## 简短任务 a
能否把记录中从含有"Question: Which object"的那一行起到记录末尾为止的各行原样照录（首尾两行都包括在内）？回答里不要放图片。

## 所给文章
^^^^^^^^
字符串模式匹配算法简析（2）—— Rabin Karp 算法

前情提要

之前写过一篇：https://www.kmahyyg.xyz/archives/105 简要介绍了大学课本中常见的 KMP 和 BruteForce 子字符串模式匹配算法，同时根据 WikiPedia 的内容扩展了 Sunday 算法。

今天在完成 LeetCode 的过程中 https://leetcode.com/problems/implement-strstr 发现 builtin 的 strings 的库速度最快，引起了我的好奇。

本科阶段几乎都学过 KMP 算法，然而 KMP 算法的 next 数组的生成难于理解，生成算法也不是很方便，没有通用性、记忆的性价比也不够高。不论是实际应用还是面试，我想都不是一个好的选择。

常见的几个语言中： Java String 类中的 indexOf() 方法，C++ 的 strstr() 函数，使用了 O(n*m) 的暴力比较；Golang strings 包中的 Index() 方法中使用了下述 Rabin-Karp 算法，时间复杂度 O(n+m)，同样没有使用 KMP。Golang 使用 R-K 配合上其对 Bytes 序列的优化，达成了较好的运算速度。

Rabin Karp 依赖 —— Rolling Hash

Rabin Karp 的 O(m+n) 快速最重要的原因就是使用了 Rolling Hash Function。什么意思呢？这个函数可以被下列的两个公式定义：

$$ H_{0,n} = S[0] * p^{n-1} + S[1] * p^{n-2} + … + S[n-1] * p^{0} $$

$$ H_{i,j} = H_{0,j} – H_{0,i} * p^{j-i} $$

其中 P 为某个特定的质数Base，S 为字符串，j、i 为对应字符的 Index，最终为了防止溢出，对 P 取计算结果的模数。
^^^^^^^^
## 任务材料
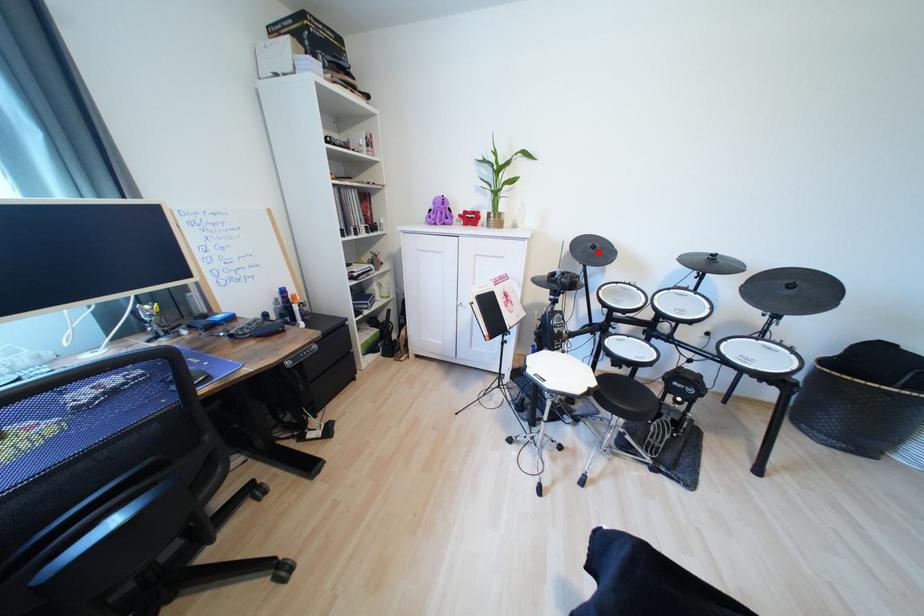
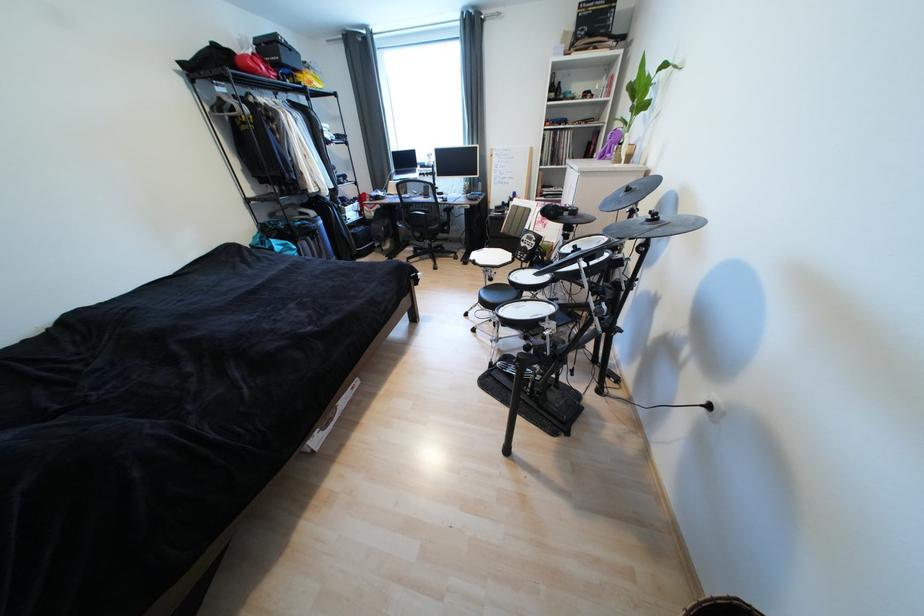
In the second image, find the point that corresponds to the highlighted location in the first image.

(628, 196)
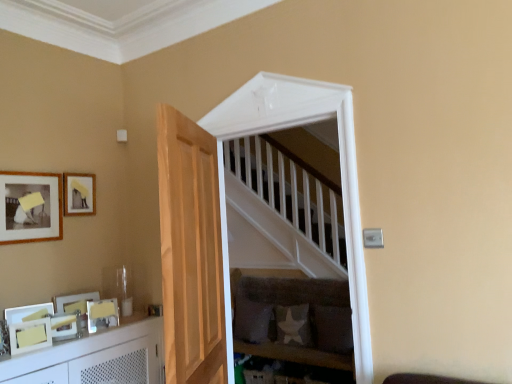
Question: Is matte yellow picture frame at upper left, positioned as the 5th picture frame in bottom-to-top order, taller than light brown wooden door at center?

Choices:
 (A) yes
 (B) no

Answer: (B)

Question: Is matte yellow picture frame at upper left, which is counted as the first picture frame, starting from the top, positioned before light brown wooden door at center?

Choices:
 (A) yes
 (B) no

Answer: (B)

Question: Considering the relative sizes of matte yellow picture frame at upper left, which is counted as the first picture frame, starting from the top, and light brown wooden door at center in the image provided, is matte yellow picture frame at upper left, which is counted as the first picture frame, starting from the top, thinner than light brown wooden door at center?

Choices:
 (A) no
 (B) yes

Answer: (B)

Question: Is matte yellow picture frame at upper left, which is counted as the first picture frame, starting from the top, at the right side of light brown wooden door at center?

Choices:
 (A) yes
 (B) no

Answer: (B)

Question: Is light brown wooden door at center at the back of matte yellow picture frame at upper left, which is counted as the first picture frame, starting from the top?

Choices:
 (A) yes
 (B) no

Answer: (B)

Question: In the image, is velvet grey sofa at center on the left side or the right side of matte white picture frame at lower left, arranged as the 3th picture frame when ordered from the bottom?

Choices:
 (A) left
 (B) right

Answer: (B)

Question: Relative to matte white picture frame at lower left, the 3th picture frame from the top, is velvet grey sofa at center in front or behind?

Choices:
 (A) front
 (B) behind

Answer: (B)

Question: Is velvet grey sofa at center spatially inside matte white picture frame at lower left, arranged as the 3th picture frame when ordered from the bottom, or outside of it?

Choices:
 (A) outside
 (B) inside

Answer: (A)

Question: Looking at their shapes, would you say velvet grey sofa at center is wider or thinner than matte white picture frame at lower left, the 3th picture frame from the top?

Choices:
 (A) thin
 (B) wide

Answer: (B)

Question: From the image's perspective, is matte yellow picture frame at upper left, which is counted as the first picture frame, starting from the top, above or below white glossy cabinet at lower left?

Choices:
 (A) above
 (B) below

Answer: (A)

Question: Looking at their shapes, would you say matte yellow picture frame at upper left, which is counted as the first picture frame, starting from the top, is wider or thinner than white glossy cabinet at lower left?

Choices:
 (A) thin
 (B) wide

Answer: (A)

Question: From a real-world perspective, is matte yellow picture frame at upper left, positioned as the 5th picture frame in bottom-to-top order, above or below white glossy cabinet at lower left?

Choices:
 (A) above
 (B) below

Answer: (A)

Question: Considering the positions of matte yellow picture frame at upper left, positioned as the 5th picture frame in bottom-to-top order, and white glossy cabinet at lower left in the image, is matte yellow picture frame at upper left, positioned as the 5th picture frame in bottom-to-top order, taller or shorter than white glossy cabinet at lower left?

Choices:
 (A) tall
 (B) short

Answer: (B)

Question: Considering their positions, is white fabric pillow at lower center, placed as the first pillow when sorted from left to right, located in front of or behind matte gold picture frame at lower left, which is the 2th picture frame in bottom-to-top order?

Choices:
 (A) behind
 (B) front

Answer: (A)

Question: Is white fabric pillow at lower center, the 3th pillow viewed from the right, bigger or smaller than matte gold picture frame at lower left, which is counted as the fourth picture frame, starting from the top?

Choices:
 (A) small
 (B) big

Answer: (B)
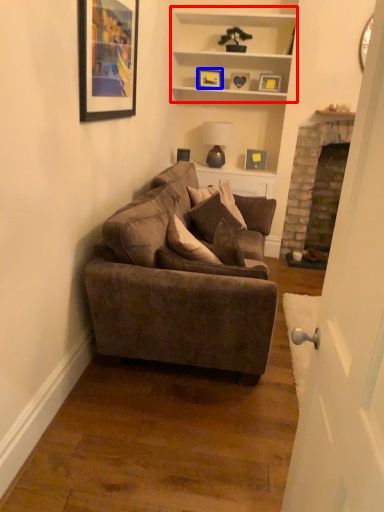
Question: Among these objects, which one is nearest to the camera, cabinet (highlighted by a red box) or picture frame (highlighted by a blue box)?

Choices:
 (A) cabinet
 (B) picture frame

Answer: (A)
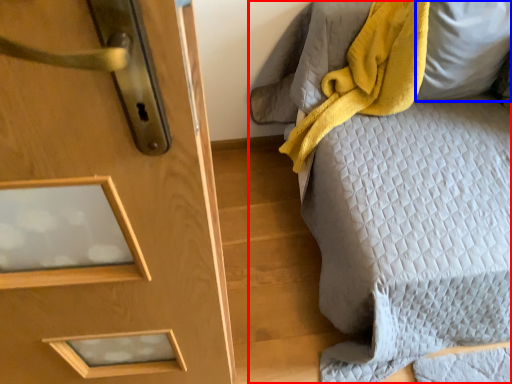
Question: Which object is closer to the camera taking this photo, furniture (highlighted by a red box) or pillow (highlighted by a blue box)?

Choices:
 (A) furniture
 (B) pillow

Answer: (A)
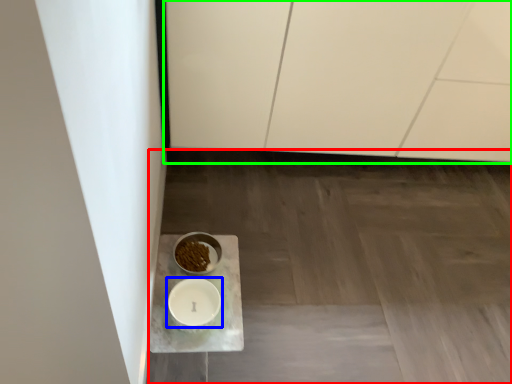
Question: Based on their relative distances, which object is nearer to concrete (highlighted by a red box)? Choose from tableware (highlighted by a blue box) and cabinetry (highlighted by a green box).

Choices:
 (A) tableware
 (B) cabinetry

Answer: (B)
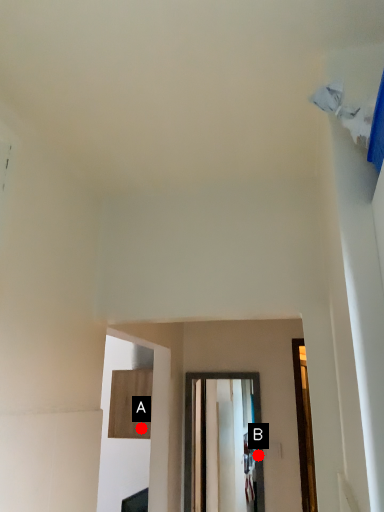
^^^^^^^^
## 简短任务 b
能把上面讲 Rabin Karp 算法的那篇文章从头到尾一字不差地完整复写一遍吗？

## 结果 a
Question: Which object is closer to the camera taking this photo, furniture (highlighted by a red box) or pillow (highlighted by a blue box)?

Choices:
 (A) furniture
 (B) pillow

Answer: (A)
Question: Based on their relative distances, which object is nearer to concrete (highlighted by a red box)? Choose from tableware (highlighted by a blue box) and cabinetry (highlighted by a green box).

Choices:
 (A) tableware
 (B) cabinetry

Answer: (B)

## 结果 b
字符串模式匹配算法简析（2）—— Rabin Karp 算法

前情提要

之前写过一篇：https://www.kmahyyg.xyz/archives/105 简要介绍了大学课本中常见的 KMP 和 BruteForce 子字符串模式匹配算法，同时根据 WikiPedia 的内容扩展了 Sunday 算法。

今天在完成 LeetCode 的过程中 https://leetcode.com/problems/implement-strstr 发现 builtin 的 strings 的库速度最快，引起了我的好奇。

本科阶段几乎都学过 KMP 算法，然而 KMP 算法的 next 数组的生成难于理解，生成算法也不是很方便，没有通用性、记忆的性价比也不够高。不论是实际应用还是面试，我想都不是一个好的选择。

常见的几个语言中： Java String 类中的 indexOf() 方法，C++ 的 strstr() 函数，使用了 O(n*m) 的暴力比较；Golang strings 包中的 Index() 方法中使用了下述 Rabin-Karp 算法，时间复杂度 O(n+m)，同样没有使用 KMP。Golang 使用 R-K 配合上其对 Bytes 序列的优化，达成了较好的运算速度。

Rabin Karp 依赖 —— Rolling Hash

Rabin Karp 的 O(m+n) 快速最重要的原因就是使用了 Rolling Hash Function。什么意思呢？这个函数可以被下列的两个公式定义：

$$ H_{0,n} = S[0] * p^{n-1} + S[1] * p^{n-2} + … + S[n-1] * p^{0} $$

$$ H_{i,j} = H_{0,j} – H_{0,i} * p^{j-i} $$

其中 P 为某个特定的质数Base，S 为字符串，j、i 为对应字符的 Index，最终为了防止溢出，对 P 取计算结果的模数。